Три рассказика для детей. Издание ‘Посредника’. Москва. 1910.
Чудесное выдалось июньское утро. Ясное небо без облачка, воздух почти стоит, только по временам с востока тянет ветерком, солнце уже начинает сильно припекать. По всей степи, куда ни взглянешь, мелькают косари, и косы их ярко блестят на солнце. Женщины с граблями ходят в стороне и треплют сено, скошенное накануне. Одна из них, старая женщина, отделилась от других и подошла к молодому косарю.
— А не пора ли завтракать, сынок? Солнышко-то уж высоко, — и она прикрыла глаза рукой и прищурилась на солнце.
— А вот я еще ручку пройду, тогда и довольно. Уж очень рука разошлась, — отвечал молодой парень, останавливаясь на минуту и утирая рукавом потное лицо.
— Денек-то какой послал Господь Бог!

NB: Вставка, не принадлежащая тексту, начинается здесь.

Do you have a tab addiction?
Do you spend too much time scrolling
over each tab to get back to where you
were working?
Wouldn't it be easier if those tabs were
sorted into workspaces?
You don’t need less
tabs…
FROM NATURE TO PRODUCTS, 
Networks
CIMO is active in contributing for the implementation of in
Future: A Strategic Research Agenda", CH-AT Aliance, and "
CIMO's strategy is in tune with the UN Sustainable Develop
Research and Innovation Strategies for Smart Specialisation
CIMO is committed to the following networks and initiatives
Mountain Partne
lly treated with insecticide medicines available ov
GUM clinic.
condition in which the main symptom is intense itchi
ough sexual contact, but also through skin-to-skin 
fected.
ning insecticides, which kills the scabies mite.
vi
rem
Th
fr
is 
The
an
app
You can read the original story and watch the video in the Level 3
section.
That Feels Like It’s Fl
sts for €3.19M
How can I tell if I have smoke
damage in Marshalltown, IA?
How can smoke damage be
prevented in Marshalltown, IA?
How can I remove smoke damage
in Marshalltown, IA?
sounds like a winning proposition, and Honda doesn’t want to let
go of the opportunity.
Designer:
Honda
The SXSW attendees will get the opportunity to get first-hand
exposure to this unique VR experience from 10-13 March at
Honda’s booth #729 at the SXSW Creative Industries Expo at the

И спешить некуда, все покончишь сегодня, — говорила старуха. — Ишь ты, ведь, как славно стал косить! — и она с удовольствием глядела на ловкие размахи сына. — Никто и не скажет, что первый год косишь!
Парень даже покраснел от радости, услышав похвалу матери.

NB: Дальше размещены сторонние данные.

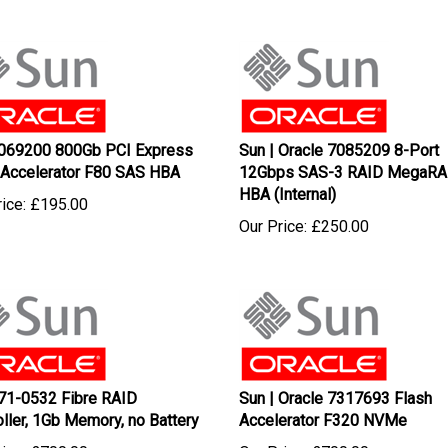
069200 800Gb PCI Express
Sun | Oracle 7085209 8-Port
 Accelerator F80 SAS HBA
12Gbps SAS-3 RAID MegaRA
HBA (Internal)
ice:
£
195.00
Our Price:
£
250.00
71-0532 Fibre RAID
Sun | Oracle 7317693 Flash
oller, 1Gb Memory, no Battery
Accelerator F320 NVMe
ice:
£
700.00
Our Price:
£
700.00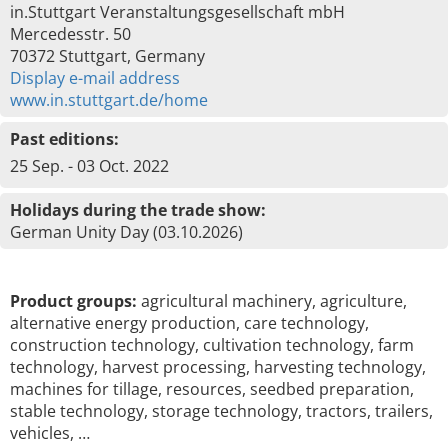
in.Stuttgart Veranstaltungsgesellschaft mbH
Mercedesstr. 50
70372 Stuttgart, Germany
Display e-mail address
www.in.stuttgart.de/home
Past editions:
25 Sep. - 03 Oct. 2022
Holidays during the trade show:
German Unity Day (03.10.2026)
Product groups:
agricultural machinery, agriculture,
alternative energy production, care technology,
construction technology, cultivation technology, farm
technology, harvest processing, harvesting technology,
machines for tillage, resources, seedbed preparation,
stable technology, storage technology, tractors, trailers,
vehicles, …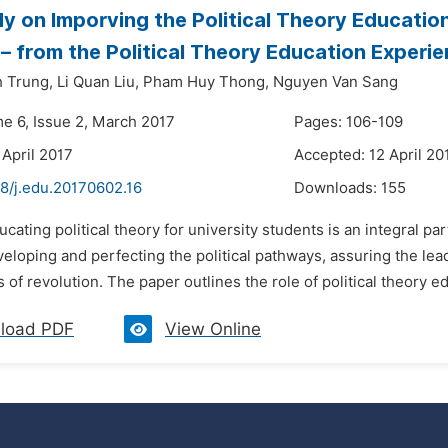
y on Imporving the Political Theory Educatio
– from the Political Theory Education Experie
 Trung,
Li Quan Liu,
Pham Huy Thong,
Nguyen Van Sang
me 6, Issue 2, March 2017
Pages: 106-109
 April 2017
Accepted: 12 April 20
48/j.edu.20170602.16
Downloads:
155
ucating political theory for university students is an integral par
eloping and perfecting the political pathways, assuring the le
ds of revolution. The paper outlines the role of political theory ed
load PDF
View Online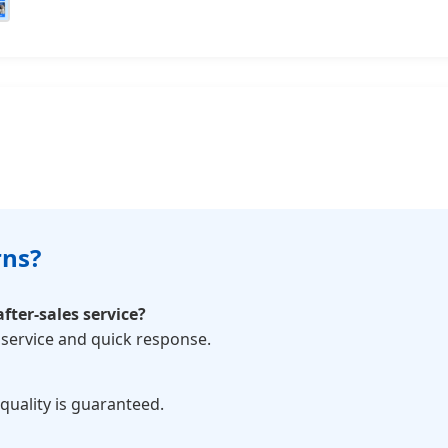
rns?
fter-sales service?
service and quick response.
 quality is guaranteed.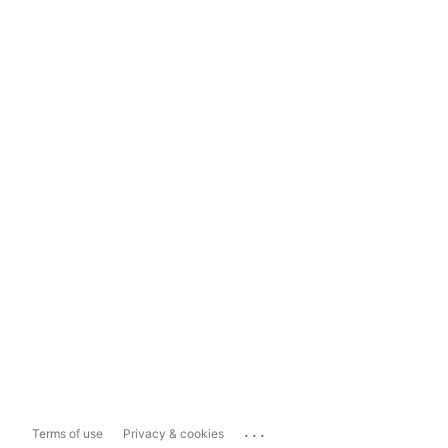
...
Terms of use
Privacy & cookies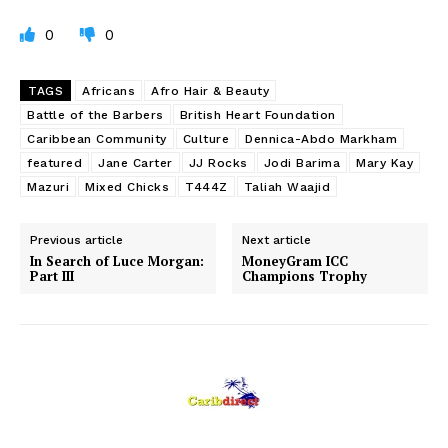
0
0
TAGS
Africans
Afro Hair & Beauty
Battle of the Barbers
British Heart Foundation
Caribbean Community
Culture
Dennica-Abdo Markham
featured
Jane Carter
JJ Rocks
Jodi Barima
Mary Kay
Mazuri
Mixed Chicks
T444Z
Taliah Waajid
Previous article
Next article
In Search of Luce Morgan:
MoneyGram ICC
Part III
Champions Trophy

— Говорил я тебе, что не надо нам работника, — сами справимся…
И он снова легко замахал косой, а мать осталась позади и глядела ему вслед.
Вдруг из-под косы вспорхнула птица, и за нею еще две-три. Косарь сразу остановился, пригнулся и стал разглядывать.
— Что там такое? — крикнула старуха и подошла к сыну. И вдруг она ахнула и всплеснула руками: — Ай, бедная птичка!
На земле билось окровавленное, без головы, туловище молодой перепелки.
— Под косу подвернулась, сердешная… — сказал парень. — Вот и головка ее.
И он, нагнувшись, достал из скошенной травы небольшой красный комочек, из которого капала на землю кровь.
— Ай, батюшки! Гляди, еще и клюв разевает! — воскликнула мать.
Вдруг в это время над их головами прокричала жалобно какая-то птица и пролетела так близко, что почти коснулась их крыльями. Они невольно подняли головы, птица все продолжала кричать, делая круги. Они догадались, что это была матка, и отошли в сторонку. Тогда перепелка сразу опустилась на то место, где лежало тело ее птенца, и как-то странно и жалобно закричала, затрепетала крылышками и прижималась к нему грудью, будто бы хотела оживить его. Потом вдруг опять выпорхнула и взлетела высоко, не переставая кричать.
— Эка жалость какая! Ишь как убивается, бедняжка! — сказал парень и повернулся, чтобы идти.
А мать все стояла и, подняв голову, следила за полетом перепелки.
— Господи, Господи! Смотри, что там делается! — закричала они.
Сын остановился и тоже взглянул наверх: там кружилось с криком несколько птиц, и к ним с разных сторон слетались еще и еще…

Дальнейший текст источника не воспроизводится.